# Doctor Strange: Der neueste Streich aus der Marvel-Schmiede auf dem Prüfstand!



## CarolaHo (24. Oktober 2016)

Jetzt ist Deine Meinung zu *Doctor Strange: Der neueste Streich aus der Marvel-Schmiede auf dem Prüfstand!* gefragt. 


				Bitte beachtet: Der Kommentarbereich wird gemäß der Forenregeln moderiert.





			Dieser Inhalt steht nur eingeloggten Mitgliedern zur Verfügung.
        

 Zum Artikel: Doctor Strange: Der neueste Streich aus der Marvel-Schmiede auf dem Prüfstand!


----------



## RedDragon20 (24. Oktober 2016)

Mehr hab ich auch nicht erwartet und gewollt.  Ich liebe das MCU und Ermüdungserscheinungen machen sich bei mir längst nicht breit. Werde mit Sicherheit gut unterhalten.


----------



## OldShatterhand (24. Oktober 2016)

> Es sei hier jedem Kinogänger guten Gewissens die 3D-Fassung ans Herz gelegt, die bei diesem Effektkino nur Sinn macht!

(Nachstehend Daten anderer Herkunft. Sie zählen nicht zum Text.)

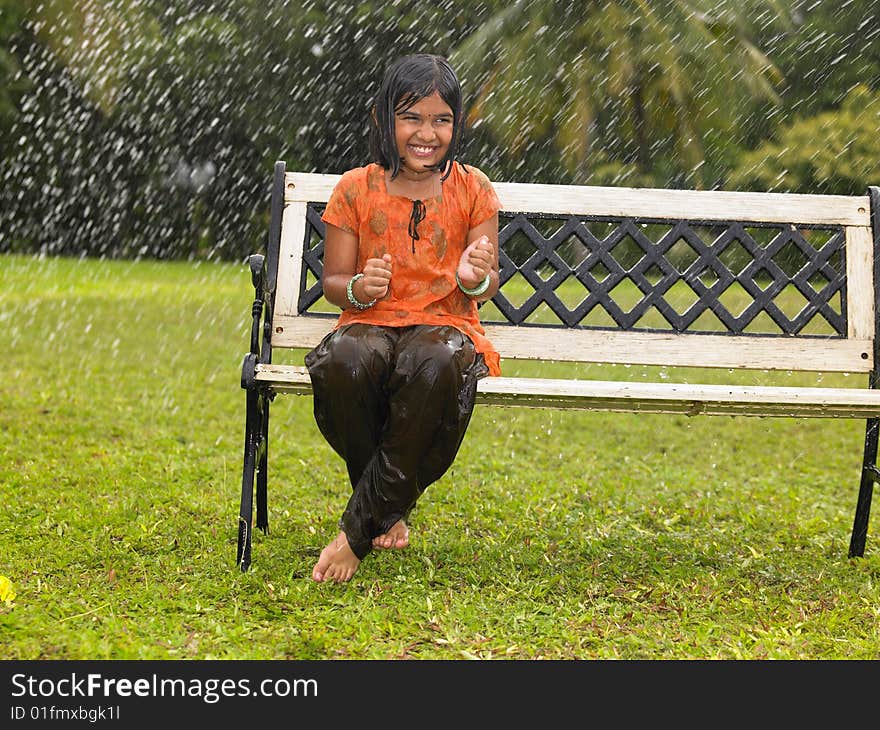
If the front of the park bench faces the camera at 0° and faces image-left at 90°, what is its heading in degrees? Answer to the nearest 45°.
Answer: approximately 0°

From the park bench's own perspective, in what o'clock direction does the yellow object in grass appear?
The yellow object in grass is roughly at 2 o'clock from the park bench.

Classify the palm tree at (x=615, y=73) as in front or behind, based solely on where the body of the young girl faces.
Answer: behind

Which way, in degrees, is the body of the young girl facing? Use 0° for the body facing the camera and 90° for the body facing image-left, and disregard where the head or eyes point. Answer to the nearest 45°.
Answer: approximately 0°

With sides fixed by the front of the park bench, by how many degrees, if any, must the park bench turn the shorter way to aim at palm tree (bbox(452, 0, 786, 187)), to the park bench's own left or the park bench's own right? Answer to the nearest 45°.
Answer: approximately 180°
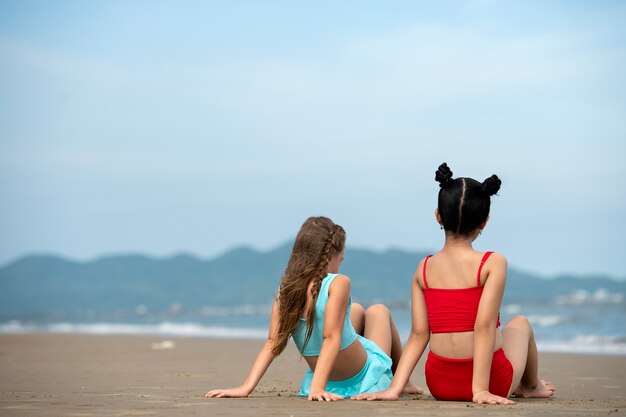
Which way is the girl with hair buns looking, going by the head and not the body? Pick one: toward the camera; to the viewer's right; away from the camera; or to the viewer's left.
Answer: away from the camera

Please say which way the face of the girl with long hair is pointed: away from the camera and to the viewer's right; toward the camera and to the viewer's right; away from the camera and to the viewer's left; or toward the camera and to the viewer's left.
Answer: away from the camera and to the viewer's right

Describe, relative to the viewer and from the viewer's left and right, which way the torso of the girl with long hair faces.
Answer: facing away from the viewer and to the right of the viewer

Ist ja nicht so, als ob ich in unserem beschissenen Thega-Kino die Wahl hätte


----------



## Celerex (24. Oktober 2016)

Ich liebe fast alle Marvel Filme, aber nachdem ich den Trailer zu Dr. Strange bereits gefühlte 10x in den Vorabtrailern im Kino gesehen habe, stand für mich fest, dass das der erste Marvel Film seit längerer Zeit sein wird, für den ich nicht in's Kino gehe. Der Trailer sieht mehr zu sehr nach Inception auf Ritalin aus. Das brauch ich wirklich nicht.


----------